The code is known to run on Python >= 3.7
$ python -m venv env
$ source env/bin/activate
$ pip install -r requirements.txt
Imports are given relative to the repo base directory, which therefore must be on PYTHONPATH. Either in your .bash_profile or at the end of the file env/bin/activate add: export PYTHONPATH=/path/to/plastics:$PYTHONPATH
The bulk-processing pipeline runs on Descartes Labs. Authorization on your local is handled via the command line helper function:
$ descarteslabs auth login
Follow the link to enter user email and password. If needed, see further instructions from Descartes.
- Create pixel and patch Dataset.
create_spectrogram_dataset.ipynb
- Train pixel classifier.
train_spectrogram_classifier.ipynb
- Train weakly-labeled patch classifier.
train patch classifier.ipynb
The outputs of model training are a temporal pixel and a patch classifier. These are stored in the models directory.
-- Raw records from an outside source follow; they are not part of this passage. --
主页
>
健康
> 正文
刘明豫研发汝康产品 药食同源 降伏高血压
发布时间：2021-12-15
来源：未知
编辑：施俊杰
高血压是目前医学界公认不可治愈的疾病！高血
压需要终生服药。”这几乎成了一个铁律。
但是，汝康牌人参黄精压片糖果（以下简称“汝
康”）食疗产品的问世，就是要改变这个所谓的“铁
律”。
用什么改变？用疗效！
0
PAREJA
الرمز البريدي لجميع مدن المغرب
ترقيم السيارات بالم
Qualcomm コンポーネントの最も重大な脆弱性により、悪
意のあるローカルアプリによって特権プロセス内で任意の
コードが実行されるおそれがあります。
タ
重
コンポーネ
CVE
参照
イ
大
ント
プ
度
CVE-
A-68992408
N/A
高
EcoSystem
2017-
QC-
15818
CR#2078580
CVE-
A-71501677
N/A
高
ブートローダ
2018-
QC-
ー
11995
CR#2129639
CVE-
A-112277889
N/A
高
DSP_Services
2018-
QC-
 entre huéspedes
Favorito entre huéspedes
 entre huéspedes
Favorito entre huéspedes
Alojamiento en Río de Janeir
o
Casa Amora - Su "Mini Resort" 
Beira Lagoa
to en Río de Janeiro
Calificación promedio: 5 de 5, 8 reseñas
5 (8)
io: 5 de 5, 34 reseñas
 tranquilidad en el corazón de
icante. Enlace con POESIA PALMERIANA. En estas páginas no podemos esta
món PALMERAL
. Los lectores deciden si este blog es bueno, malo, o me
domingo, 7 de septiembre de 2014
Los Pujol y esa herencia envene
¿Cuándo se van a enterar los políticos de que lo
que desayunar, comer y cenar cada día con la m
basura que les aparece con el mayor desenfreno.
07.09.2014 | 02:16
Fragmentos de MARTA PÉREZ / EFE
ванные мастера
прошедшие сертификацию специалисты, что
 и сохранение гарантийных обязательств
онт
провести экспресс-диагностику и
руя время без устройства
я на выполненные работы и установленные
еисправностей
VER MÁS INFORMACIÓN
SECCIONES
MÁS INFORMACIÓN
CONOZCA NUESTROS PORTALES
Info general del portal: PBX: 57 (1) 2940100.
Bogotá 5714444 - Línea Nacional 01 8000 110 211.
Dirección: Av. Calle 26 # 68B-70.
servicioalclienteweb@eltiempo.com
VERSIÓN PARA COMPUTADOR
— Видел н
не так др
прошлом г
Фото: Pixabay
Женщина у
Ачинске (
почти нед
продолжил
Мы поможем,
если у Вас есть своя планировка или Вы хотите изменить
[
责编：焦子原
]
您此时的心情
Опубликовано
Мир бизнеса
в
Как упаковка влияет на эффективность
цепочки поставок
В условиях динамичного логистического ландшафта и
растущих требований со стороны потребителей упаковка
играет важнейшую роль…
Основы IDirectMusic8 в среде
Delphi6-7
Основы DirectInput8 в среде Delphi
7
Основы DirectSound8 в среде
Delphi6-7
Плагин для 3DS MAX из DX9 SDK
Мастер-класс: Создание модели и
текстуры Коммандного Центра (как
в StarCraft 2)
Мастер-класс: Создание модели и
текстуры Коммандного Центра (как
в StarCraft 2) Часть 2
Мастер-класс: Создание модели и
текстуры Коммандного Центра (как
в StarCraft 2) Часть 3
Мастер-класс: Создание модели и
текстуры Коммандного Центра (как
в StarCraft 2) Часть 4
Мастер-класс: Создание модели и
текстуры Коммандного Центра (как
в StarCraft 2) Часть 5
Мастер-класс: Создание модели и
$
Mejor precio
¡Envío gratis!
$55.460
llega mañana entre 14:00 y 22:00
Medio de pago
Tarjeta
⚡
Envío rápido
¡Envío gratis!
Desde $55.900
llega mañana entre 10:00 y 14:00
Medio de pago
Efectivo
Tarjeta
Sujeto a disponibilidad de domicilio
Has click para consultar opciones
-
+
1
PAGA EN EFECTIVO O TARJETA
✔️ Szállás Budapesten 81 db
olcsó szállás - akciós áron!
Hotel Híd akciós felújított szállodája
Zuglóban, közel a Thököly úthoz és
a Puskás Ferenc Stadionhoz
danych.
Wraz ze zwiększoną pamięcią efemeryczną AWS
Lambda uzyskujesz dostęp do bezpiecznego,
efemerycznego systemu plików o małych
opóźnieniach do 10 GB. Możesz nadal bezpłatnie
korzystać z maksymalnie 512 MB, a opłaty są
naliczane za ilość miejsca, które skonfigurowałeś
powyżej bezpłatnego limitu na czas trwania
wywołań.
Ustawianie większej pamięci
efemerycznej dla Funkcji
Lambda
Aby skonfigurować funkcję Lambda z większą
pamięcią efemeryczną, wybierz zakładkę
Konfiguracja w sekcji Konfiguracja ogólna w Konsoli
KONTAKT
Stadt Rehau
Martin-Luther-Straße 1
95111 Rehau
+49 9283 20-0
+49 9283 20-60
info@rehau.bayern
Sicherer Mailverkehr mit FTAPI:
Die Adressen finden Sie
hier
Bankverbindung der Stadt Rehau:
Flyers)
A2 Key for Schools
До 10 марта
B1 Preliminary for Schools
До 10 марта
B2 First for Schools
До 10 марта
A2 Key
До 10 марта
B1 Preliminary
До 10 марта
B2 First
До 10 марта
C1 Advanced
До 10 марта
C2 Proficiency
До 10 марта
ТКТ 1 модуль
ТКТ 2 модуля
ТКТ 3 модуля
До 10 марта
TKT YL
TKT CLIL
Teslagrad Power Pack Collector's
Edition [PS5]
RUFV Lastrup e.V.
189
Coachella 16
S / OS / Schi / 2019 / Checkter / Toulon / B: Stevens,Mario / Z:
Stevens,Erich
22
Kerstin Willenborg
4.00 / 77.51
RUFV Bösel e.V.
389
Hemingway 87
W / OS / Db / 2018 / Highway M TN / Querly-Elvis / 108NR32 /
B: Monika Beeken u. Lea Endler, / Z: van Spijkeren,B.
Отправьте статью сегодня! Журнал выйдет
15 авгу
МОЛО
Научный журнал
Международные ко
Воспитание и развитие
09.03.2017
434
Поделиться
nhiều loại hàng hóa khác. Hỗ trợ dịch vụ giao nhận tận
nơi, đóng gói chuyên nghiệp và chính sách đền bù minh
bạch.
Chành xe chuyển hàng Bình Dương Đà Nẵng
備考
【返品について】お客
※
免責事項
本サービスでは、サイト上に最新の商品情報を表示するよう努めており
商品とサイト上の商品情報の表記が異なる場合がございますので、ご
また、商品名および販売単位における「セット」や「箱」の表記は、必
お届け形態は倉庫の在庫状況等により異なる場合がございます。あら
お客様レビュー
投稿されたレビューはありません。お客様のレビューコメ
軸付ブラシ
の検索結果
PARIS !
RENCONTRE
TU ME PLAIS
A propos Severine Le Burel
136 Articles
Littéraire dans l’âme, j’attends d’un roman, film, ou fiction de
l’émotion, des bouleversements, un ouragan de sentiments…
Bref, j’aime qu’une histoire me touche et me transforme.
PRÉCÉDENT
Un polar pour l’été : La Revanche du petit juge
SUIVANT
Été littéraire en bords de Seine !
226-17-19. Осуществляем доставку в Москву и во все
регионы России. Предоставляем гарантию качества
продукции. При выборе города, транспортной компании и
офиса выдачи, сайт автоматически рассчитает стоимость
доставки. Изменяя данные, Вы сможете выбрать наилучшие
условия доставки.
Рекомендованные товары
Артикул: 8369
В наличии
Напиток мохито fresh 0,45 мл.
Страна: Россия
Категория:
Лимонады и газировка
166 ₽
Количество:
- Generate population-limited area.
generate_populated_dltiles.ipynb
- Deploy pixel + patch classifier inference on Descartes.
descartes_spectrogram_run_withpop.ipynb
- Detect candidates on Descartes.
descartes_candidate_detect.ipynb
- Filter pixel candidates by patch classifier intersection.
query_patch_classifier.ipynb
The end product of this site detection flow is a set of intersection candidate points stored in the candidate_sites/{model_version}
directory. These sites are then manually validated, and saved in the sampling_locations
directory.
- Generate metadata for confirmed sites.
generate_metadata.ipynb
- Generate contours for confirmed sites on Descartes.
descartes_contour_run.ipynb
These outputs are pushed directly to the API and are not stored locally.